__PASSAGE__.
==*==

Sunday, January 30, 2005

Please send help! Can't find remote!

I'm stuck watching one of those CRAPTASTIC local evening 'magazine' shows. You know, they're always about things and places locally you'll never do or see. Borrrring, usually. This one, oddly enough, is about the Wine Country. Everyone here has already done the wine country! Oh wait, it's called "Wine Country". Please God, someone find the remote!

And as a completely unrelated aside, what the hell is a 'ringtoe'? Toe ring, I have that figured out. But ringtoe? Huh?

Saturday, January 29, 2005

60-something Saturday

Yes, it was in the 60's today- sorry Nanooks! Nary a cloud in the sky, dawning bright and clear, it was a wonderful day. My best friend Lisa and I celebrated my birthday by meeting in San Mateo's downtown area for lunch, movie, shopping. Parking was a breeze (such a rarity in the Bay Area) even though we did almost have a punch-fest with the stupid parking box thing that stole my money and seemed pointless since there was no one attending the garage anyway. The theatre was next door. We found a hamburger joint, I opened my presents, we went to see Sideways (not exactly the MOVIE OF THE YEAR!!! as everyone proclaims, but interesting enough to us non-wine-snobs), and then we walked around some more and got some coffee. I met a Corgi puppy, Lisa and I shared a delicious dessert called Blackout Cake, and I bought a few things at Hallmark. We discussed getting out of the rat race and working as waitresses in a small town in the Santa Barbara wine valley area, in our alternate lives. Simpler people, simpler lives, it does look appealing sometimes. I decided this evening that based on a touching scene in the movie, Lisa is definitely the cabernet... I am the pinot. And on a shallower note: our hair color matches our grape personas!

==*==

(Stored data entries)
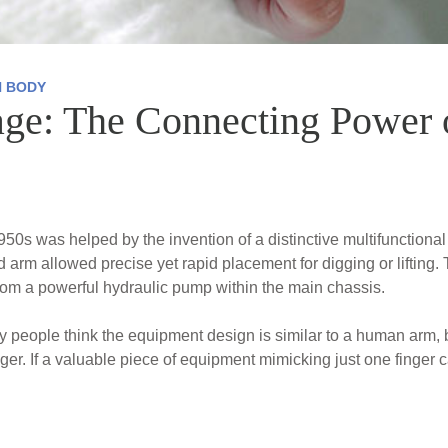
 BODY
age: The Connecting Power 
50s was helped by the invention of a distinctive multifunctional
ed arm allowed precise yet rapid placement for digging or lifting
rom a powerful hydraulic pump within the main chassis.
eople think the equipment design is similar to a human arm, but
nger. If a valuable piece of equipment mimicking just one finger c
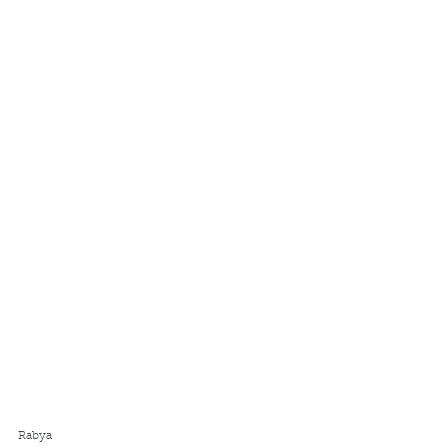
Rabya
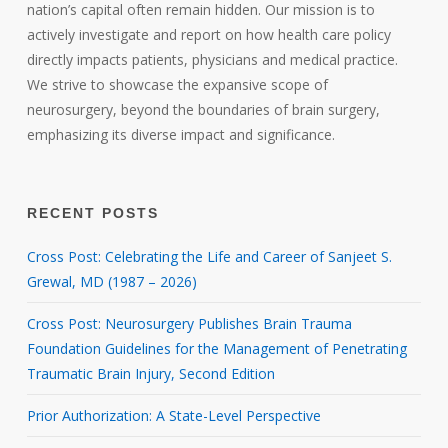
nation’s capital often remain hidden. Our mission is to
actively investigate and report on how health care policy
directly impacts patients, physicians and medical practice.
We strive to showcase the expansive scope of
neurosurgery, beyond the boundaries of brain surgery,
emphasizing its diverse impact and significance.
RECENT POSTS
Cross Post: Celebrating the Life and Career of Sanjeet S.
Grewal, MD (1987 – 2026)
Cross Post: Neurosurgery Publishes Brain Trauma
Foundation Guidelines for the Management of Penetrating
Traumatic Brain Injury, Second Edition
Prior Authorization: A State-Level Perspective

==*==

__GOAL OF THE EXERCISE__.
Answer these questions from the blog post:
1. What subject is the local evening show about?
2. Which movie did the writer and Lisa see?
3. What dessert did they share?
Use only the blog post to answer, not the entries.

__RESPONSE AREA__.
1. The Wine Country
2. Sideways
3. Blackout Cake